• **WHAT THIS TASK INVOLVES**
Please reproduce the part of the listing that starts at the line containing "Page size: 1654x1241." and ends at the line containing "table_header Analyze [866, 0, 1255, 153]", both lines included, word for word.

— begin ROWS —

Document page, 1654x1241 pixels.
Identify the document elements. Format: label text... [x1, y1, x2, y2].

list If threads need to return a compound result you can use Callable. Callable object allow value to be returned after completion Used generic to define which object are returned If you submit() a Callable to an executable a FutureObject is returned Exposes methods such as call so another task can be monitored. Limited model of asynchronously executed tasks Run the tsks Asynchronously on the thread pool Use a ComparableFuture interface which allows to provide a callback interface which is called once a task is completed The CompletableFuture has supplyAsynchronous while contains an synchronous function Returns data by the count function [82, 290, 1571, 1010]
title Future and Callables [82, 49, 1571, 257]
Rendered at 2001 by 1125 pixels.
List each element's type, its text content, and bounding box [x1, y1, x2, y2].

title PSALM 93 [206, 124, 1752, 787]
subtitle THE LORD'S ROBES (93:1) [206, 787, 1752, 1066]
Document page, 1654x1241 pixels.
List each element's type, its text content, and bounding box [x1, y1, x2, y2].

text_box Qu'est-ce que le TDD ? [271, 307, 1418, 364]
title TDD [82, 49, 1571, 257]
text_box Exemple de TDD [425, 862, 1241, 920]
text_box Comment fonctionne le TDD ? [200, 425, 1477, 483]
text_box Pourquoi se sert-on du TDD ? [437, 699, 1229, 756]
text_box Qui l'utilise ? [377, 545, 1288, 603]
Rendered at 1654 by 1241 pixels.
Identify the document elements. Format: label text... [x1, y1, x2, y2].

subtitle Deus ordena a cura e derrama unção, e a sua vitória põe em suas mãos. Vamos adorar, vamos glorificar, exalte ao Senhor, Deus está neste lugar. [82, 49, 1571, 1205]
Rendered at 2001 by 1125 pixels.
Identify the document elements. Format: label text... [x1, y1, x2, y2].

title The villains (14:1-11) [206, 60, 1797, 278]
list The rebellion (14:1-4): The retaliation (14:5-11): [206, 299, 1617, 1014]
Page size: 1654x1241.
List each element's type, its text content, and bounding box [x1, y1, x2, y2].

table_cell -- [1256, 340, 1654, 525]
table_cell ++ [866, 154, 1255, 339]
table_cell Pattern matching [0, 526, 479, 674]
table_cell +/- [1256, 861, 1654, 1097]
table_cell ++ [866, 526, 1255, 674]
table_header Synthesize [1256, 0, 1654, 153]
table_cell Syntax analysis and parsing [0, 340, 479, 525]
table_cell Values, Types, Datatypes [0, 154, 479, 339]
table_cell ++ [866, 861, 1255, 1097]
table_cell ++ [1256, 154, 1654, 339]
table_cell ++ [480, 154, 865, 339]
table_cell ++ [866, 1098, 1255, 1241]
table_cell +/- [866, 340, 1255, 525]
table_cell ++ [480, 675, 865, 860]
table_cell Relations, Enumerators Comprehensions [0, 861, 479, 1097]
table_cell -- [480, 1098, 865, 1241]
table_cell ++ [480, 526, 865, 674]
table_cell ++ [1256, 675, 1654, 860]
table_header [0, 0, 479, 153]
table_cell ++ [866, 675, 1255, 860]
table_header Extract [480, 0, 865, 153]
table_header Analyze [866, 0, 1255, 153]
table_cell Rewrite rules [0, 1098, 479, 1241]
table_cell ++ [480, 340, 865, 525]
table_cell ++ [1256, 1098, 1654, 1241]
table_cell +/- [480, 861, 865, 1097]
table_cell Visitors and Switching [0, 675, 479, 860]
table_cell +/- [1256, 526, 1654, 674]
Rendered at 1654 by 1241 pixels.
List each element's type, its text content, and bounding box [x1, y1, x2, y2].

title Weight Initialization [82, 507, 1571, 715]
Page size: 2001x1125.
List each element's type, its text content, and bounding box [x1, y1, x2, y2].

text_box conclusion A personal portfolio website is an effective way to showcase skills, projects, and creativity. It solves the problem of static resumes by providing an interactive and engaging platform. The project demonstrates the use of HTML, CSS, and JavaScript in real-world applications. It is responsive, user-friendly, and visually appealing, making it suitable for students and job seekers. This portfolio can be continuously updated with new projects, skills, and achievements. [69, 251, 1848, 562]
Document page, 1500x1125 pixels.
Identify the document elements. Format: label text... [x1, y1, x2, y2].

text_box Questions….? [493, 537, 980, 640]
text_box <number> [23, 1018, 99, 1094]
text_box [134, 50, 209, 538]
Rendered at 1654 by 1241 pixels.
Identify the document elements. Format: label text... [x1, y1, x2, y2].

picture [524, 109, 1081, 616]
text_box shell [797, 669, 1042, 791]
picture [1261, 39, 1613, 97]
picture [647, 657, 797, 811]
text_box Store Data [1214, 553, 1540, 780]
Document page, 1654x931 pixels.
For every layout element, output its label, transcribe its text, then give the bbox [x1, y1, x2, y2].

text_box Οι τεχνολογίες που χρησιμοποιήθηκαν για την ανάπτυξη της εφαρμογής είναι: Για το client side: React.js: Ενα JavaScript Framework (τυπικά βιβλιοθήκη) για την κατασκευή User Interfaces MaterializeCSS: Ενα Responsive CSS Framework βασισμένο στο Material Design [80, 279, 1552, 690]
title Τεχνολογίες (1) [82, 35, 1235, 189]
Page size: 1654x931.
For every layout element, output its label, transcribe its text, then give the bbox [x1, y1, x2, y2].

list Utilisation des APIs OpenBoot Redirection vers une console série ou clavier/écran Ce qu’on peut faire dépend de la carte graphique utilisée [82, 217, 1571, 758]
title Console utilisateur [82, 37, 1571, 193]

— end ROWS —

• **SOLUTION TO THE EXERCISE**
Page size: 1654x1241.
List each element's type, its text content, and bounding box [x1, y1, x2, y2].

table_cell -- [1256, 340, 1654, 525]
table_cell ++ [866, 154, 1255, 339]
table_cell Pattern matching [0, 526, 479, 674]
table_cell +/- [1256, 861, 1654, 1097]
table_cell ++ [866, 526, 1255, 674]
table_header Synthesize [1256, 0, 1654, 153]
table_cell Syntax analysis and parsing [0, 340, 479, 525]
table_cell Values, Types, Datatypes [0, 154, 479, 339]
table_cell ++ [866, 861, 1255, 1097]
table_cell ++ [1256, 154, 1654, 339]
table_cell ++ [480, 154, 865, 339]
table_cell ++ [866, 1098, 1255, 1241]
table_cell +/- [866, 340, 1255, 525]
table_cell ++ [480, 675, 865, 860]
table_cell Relations, Enumerators Comprehensions [0, 861, 479, 1097]
table_cell -- [480, 1098, 865, 1241]
table_cell ++ [480, 526, 865, 674]
table_cell ++ [1256, 675, 1654, 860]
table_header [0, 0, 479, 153]
table_cell ++ [866, 675, 1255, 860]
table_header Extract [480, 0, 865, 153]
table_header Analyze [866, 0, 1255, 153]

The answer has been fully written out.